> _Problem to work on_: From the listing below, count the lines where the string "describe" occurs. Give the number, with no other words.

Content starts

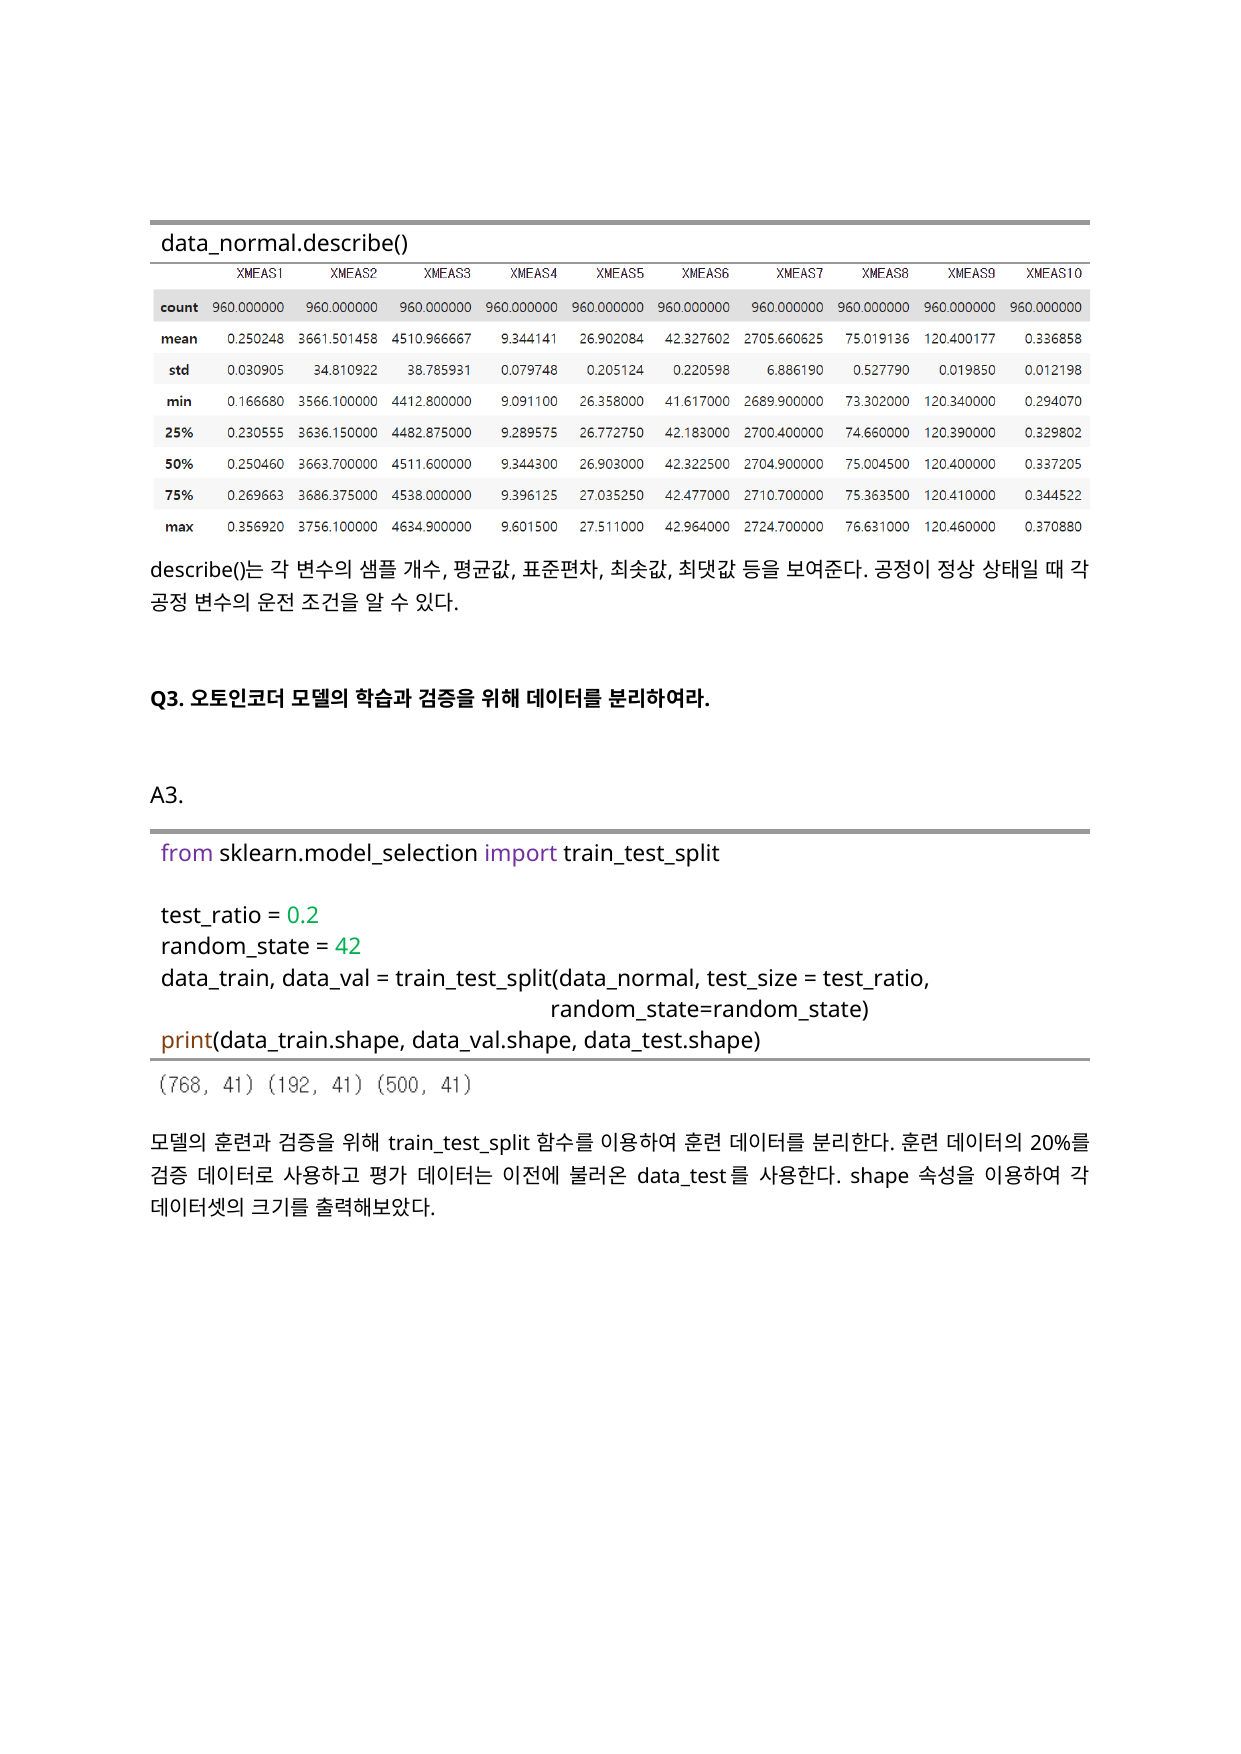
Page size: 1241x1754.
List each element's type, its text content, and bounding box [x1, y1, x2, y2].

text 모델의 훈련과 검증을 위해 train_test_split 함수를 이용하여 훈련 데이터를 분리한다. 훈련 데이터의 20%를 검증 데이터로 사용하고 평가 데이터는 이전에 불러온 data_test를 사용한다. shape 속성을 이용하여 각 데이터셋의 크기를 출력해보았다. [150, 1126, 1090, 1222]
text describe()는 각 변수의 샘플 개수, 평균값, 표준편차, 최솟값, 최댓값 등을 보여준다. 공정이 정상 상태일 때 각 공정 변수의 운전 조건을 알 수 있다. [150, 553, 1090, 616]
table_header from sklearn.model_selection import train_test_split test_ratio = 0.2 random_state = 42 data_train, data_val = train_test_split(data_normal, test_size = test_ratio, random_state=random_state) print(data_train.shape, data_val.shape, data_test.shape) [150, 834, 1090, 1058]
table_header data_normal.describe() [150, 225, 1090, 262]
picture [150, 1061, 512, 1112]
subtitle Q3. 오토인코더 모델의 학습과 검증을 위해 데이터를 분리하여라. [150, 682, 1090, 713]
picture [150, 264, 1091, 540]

Content ends

> _Answer_: 2